Each reader will focus on something different in this novel. It contains foster parenting, adultery, troubled youth, indecision, grief, and natural disasters. What I came away with is a three-month snapshot of a couple dealing with grief.
We enter the lives of Laura and Terry Sheldon two years after their daughters’ deaths and stay with them for three months. Laura deals with her grief differently and separately from her husband Terry. She has sought out people to talk to, she has immersed herself in her work and she’s longing for something more. She becomes full of life when the days are long, and weakens when the days become shorter. Terry vents his grief privately and struggles with his inability to console his wife.
Laura and Terry are unable to have more children of their own. But they feel that bringing a child into their house would help them gain back some common ground they lost when their daughters died, so they enter a foster care program. They hoped they would receive a little girl, perhaps six or seven years old. Instead, they receive a troubled 10-year- old black boy, Alfred.
We see how Laura and Terry each deal with their new responsibility. Everyone in the household wants to be loved unconditionally, but is this possible? Alfred needs permanent parents. Laura feels it necessary to be overprotective. Terry wants a child of his own, a “real” child.
The story is told in third person and each chapter is dedicated to one of the main characters: the mother, the foster child, the father, the neighbors, and the other woman. This presentation allows the reader to become familiar with each character and feel a part of each individual’s story. All the relationships in the story ring true. The only physically distracting part of the book is that no dialogue is put in quotes. The book flowed as the grief process does-in waves.

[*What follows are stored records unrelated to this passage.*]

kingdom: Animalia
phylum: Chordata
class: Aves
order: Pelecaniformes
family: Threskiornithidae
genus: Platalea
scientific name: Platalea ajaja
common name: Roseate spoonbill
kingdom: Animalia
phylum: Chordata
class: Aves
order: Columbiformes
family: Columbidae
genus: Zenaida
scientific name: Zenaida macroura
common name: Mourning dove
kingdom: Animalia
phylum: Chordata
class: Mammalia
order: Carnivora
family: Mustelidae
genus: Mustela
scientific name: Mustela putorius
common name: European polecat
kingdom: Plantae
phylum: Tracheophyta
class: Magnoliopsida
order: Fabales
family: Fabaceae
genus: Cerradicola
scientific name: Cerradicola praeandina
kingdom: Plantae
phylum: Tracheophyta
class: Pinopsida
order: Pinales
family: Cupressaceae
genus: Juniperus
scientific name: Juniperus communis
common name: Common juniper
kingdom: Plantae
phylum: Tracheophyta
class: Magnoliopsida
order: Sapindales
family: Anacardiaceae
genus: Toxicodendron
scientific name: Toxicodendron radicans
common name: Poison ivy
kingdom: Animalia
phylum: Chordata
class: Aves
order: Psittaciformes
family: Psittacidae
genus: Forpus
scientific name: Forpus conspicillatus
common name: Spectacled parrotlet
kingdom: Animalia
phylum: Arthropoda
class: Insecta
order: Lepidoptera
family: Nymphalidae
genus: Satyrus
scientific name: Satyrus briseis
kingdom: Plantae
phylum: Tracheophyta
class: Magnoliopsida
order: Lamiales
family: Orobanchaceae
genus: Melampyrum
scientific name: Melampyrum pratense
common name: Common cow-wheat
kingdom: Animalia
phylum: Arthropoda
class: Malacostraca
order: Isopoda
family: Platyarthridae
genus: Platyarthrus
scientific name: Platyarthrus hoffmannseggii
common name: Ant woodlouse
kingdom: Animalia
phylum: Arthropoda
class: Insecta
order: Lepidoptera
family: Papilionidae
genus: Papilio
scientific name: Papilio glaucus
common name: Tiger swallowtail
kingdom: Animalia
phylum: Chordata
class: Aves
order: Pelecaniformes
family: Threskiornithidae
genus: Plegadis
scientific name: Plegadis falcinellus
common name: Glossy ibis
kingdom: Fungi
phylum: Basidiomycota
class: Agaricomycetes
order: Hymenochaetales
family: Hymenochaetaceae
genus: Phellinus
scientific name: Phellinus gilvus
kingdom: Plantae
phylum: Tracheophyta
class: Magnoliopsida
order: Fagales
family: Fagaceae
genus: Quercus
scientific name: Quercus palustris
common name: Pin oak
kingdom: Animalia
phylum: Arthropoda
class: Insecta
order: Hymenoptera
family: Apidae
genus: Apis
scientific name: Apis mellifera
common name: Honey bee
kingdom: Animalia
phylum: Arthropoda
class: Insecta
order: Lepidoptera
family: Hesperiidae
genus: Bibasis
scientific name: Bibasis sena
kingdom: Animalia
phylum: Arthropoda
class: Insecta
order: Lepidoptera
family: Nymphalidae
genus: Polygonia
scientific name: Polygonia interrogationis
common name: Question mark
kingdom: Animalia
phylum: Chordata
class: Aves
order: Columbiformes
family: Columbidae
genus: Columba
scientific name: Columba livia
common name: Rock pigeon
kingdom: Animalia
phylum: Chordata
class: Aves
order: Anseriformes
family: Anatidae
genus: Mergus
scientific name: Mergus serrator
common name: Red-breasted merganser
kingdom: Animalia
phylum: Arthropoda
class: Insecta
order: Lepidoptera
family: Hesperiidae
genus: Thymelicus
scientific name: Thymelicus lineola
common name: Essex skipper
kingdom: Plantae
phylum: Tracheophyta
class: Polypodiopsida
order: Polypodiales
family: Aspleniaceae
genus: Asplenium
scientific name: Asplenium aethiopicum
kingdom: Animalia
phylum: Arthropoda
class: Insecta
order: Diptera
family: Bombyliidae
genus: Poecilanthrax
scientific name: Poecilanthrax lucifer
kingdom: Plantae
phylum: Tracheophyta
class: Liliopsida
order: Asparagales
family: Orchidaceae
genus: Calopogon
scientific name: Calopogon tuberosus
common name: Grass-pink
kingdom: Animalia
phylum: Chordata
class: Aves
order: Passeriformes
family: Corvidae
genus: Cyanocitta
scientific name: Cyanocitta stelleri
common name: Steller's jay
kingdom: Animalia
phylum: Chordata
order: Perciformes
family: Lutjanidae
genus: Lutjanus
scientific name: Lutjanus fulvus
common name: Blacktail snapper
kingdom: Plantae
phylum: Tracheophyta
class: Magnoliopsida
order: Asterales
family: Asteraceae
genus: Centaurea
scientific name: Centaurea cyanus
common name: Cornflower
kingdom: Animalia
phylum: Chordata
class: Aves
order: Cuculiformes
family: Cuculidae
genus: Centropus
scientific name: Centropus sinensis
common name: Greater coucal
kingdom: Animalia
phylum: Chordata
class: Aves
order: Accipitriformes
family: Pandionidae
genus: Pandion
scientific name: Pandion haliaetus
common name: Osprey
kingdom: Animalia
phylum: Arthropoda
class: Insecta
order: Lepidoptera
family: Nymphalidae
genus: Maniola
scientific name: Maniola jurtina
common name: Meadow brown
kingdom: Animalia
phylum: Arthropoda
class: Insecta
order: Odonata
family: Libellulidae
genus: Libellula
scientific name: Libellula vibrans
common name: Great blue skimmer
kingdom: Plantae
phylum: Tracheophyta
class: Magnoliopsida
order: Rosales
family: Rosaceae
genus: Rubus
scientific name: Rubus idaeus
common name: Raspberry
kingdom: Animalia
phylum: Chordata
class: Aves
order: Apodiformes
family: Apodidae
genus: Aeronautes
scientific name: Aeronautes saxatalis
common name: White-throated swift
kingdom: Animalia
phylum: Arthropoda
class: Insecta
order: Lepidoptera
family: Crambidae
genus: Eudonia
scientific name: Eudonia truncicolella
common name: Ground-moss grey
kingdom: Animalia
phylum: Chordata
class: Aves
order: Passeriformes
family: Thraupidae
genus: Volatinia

I was particularly touched by the characters of Paul and Emily Hebert, the Sheldon’s neighbors. Their roles in the story mostly revolve around helping Alfred feel loved and accepted for who he is through family, history, sharing and learning responsibility. Alfred is inspired by a book they give him on the history of the buffalo soldiers-African-American cavalry soldiers known for their integrity, honor and personal responsibility.
The novel is focused in northern Vermont, where the author lives with his wife and daughter. If you’re at all familiar with Lake Champlain or Willoughby, the Green Mountains, Mount Ellen, or Mount Abraham, you’ll see familiar sights in the book. The characters live around Cornish but travel to Rutland, Burlington, Montpelier, and St. Johnsbury, among other places.
I enjoyed The Buffalo Soldier-no earth-shattering revelations, just real people dealing with real situations.
The Buffalo Soldier is Chris Bohjalian’s eighth novel. He has written for a wide variety of magazines and has been a columnist for Gannett’s Burlington Free Press for more than 10 years.